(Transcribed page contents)
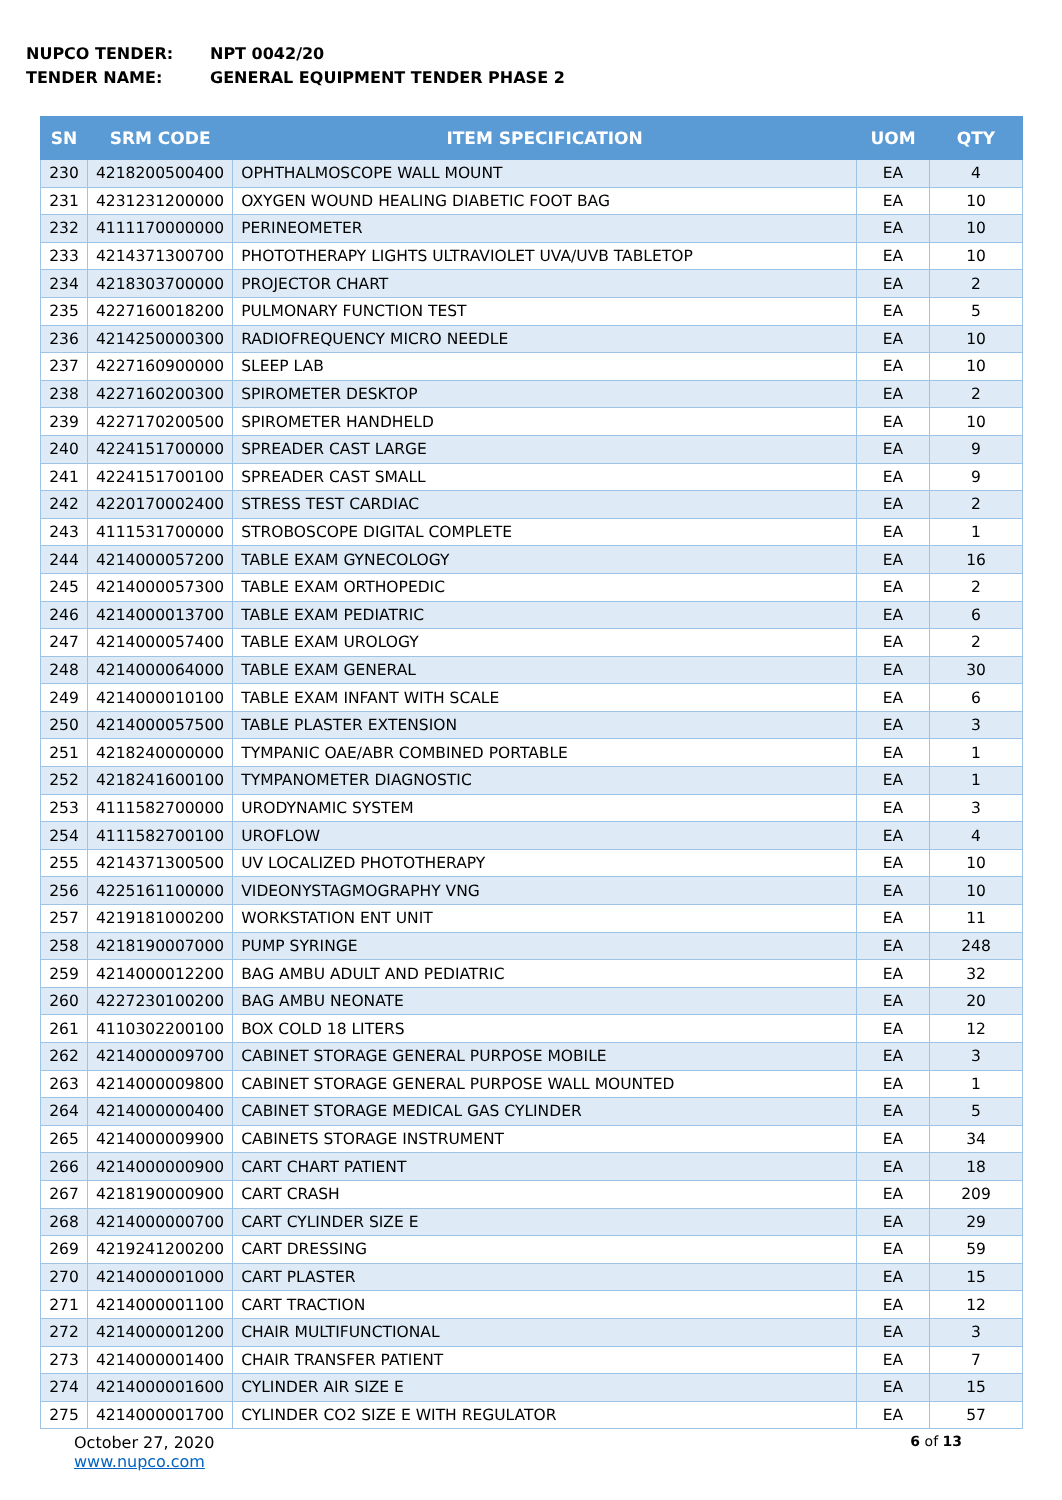NUPCO TENDER: NPT 0042/20
TENDER NAME: GENERAL EQUIPMENT TENDER PHASE 2
| SN | SRM CODE | ITEM SPECIFICATION | UOM | QTY |
| --- | --- | --- | --- | --- |
| 230 | 4218200500400 | OPHTHALMOSCOPE WALL MOUNT | EA | 4 |
| 231 | 4231231200000 | OXYGEN WOUND HEALING DIABETIC FOOT BAG | EA | 10 |
| 232 | 4111170000000 | PERINEOMETER | EA | 10 |
| 233 | 4214371300700 | PHOTOTHERAPY LIGHTS ULTRAVIOLET UVA/UVB TABLETOP | EA | 10 |
| 234 | 4218303700000 | PROJECTOR CHART | EA | 2 |
| 235 | 4227160018200 | PULMONARY FUNCTION TEST | EA | 5 |
| 236 | 4214250000300 | RADIOFREQUENCY MICRO NEEDLE | EA | 10 |
| 237 | 4227160900000 | SLEEP LAB | EA | 10 |
| 238 | 4227160200300 | SPIROMETER DESKTOP | EA | 2 |
| 239 | 4227170200500 | SPIROMETER HANDHELD | EA | 10 |
| 240 | 4224151700000 | SPREADER CAST LARGE | EA | 9 |
| 241 | 4224151700100 | SPREADER CAST SMALL | EA | 9 |
| 242 | 4220170002400 | STRESS TEST CARDIAC | EA | 2 |
| 243 | 4111531700000 | STROBOSCOPE DIGITAL COMPLETE | EA | 1 |
| 244 | 4214000057200 | TABLE EXAM GYNECOLOGY | EA | 16 |
| 245 | 4214000057300 | TABLE EXAM ORTHOPEDIC | EA | 2 |
| 246 | 4214000013700 | TABLE EXAM PEDIATRIC | EA | 6 |
| 247 | 4214000057400 | TABLE EXAM UROLOGY | EA | 2 |
| 248 | 4214000064000 | TABLE EXAM GENERAL | EA | 30 |
| 249 | 4214000010100 | TABLE EXAM INFANT WITH SCALE | EA | 6 |
| 250 | 4214000057500 | TABLE PLASTER EXTENSION | EA | 3 |
| 251 | 4218240000000 | TYMPANIC OAE/ABR COMBINED PORTABLE | EA | 1 |
| 252 | 4218241600100 | TYMPANOMETER DIAGNOSTIC | EA | 1 |
| 253 | 4111582700000 | URODYNAMIC SYSTEM | EA | 3 |
| 254 | 4111582700100 | UROFLOW | EA | 4 |
| 255 | 4214371300500 | UV LOCALIZED PHOTOTHERAPY | EA | 10 |
| 256 | 4225161100000 | VIDEONYSTAGMOGRAPHY VNG | EA | 10 |
| 257 | 4219181000200 | WORKSTATION ENT UNIT | EA | 11 |
| 258 | 4218190007000 | PUMP SYRINGE | EA | 248 |
| 259 | 4214000012200 | BAG AMBU ADULT AND PEDIATRIC | EA | 32 |
| 260 | 4227230100200 | BAG AMBU NEONATE | EA | 20 |
| 261 | 4110302200100 | BOX COLD 18 LITERS | EA | 12 |
| 262 | 4214000009700 | CABINET STORAGE GENERAL PURPOSE MOBILE | EA | 3 |
| 263 | 4214000009800 | CABINET STORAGE GENERAL PURPOSE WALL MOUNTED | EA | 1 |
| 264 | 4214000000400 | CABINET STORAGE MEDICAL GAS CYLINDER | EA | 5 |
| 265 | 4214000009900 | CABINETS STORAGE INSTRUMENT | EA | 34 |
| 266 | 4214000000900 | CART CHART PATIENT | EA | 18 |
| 267 | 4218190000900 | CART CRASH | EA | 209 |
| 268 | 4214000000700 | CART CYLINDER SIZE E | EA | 29 |
| 269 | 4219241200200 | CART DRESSING | EA | 59 |
| 270 | 4214000001000 | CART PLASTER | EA | 15 |
| 271 | 4214000001100 | CART TRACTION | EA | 12 |
| 272 | 4214000001200 | CHAIR MULTIFUNCTIONAL | EA | 3 |
| 273 | 4214000001400 | CHAIR TRANSFER PATIENT | EA | 7 |
| 274 | 4214000001600 | CYLINDER AIR SIZE E | EA | 15 |
| 275 | 4214000001700 | CYLINDER CO2 SIZE E WITH REGULATOR | EA | 57 |
October 27, 2020
www.nupco.com
6 of 13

REQUIRED ACTION:
Compute how many lines of the records above hold the string "CHAIR". Give the number with no other output.

YOUR RESPONSE:
2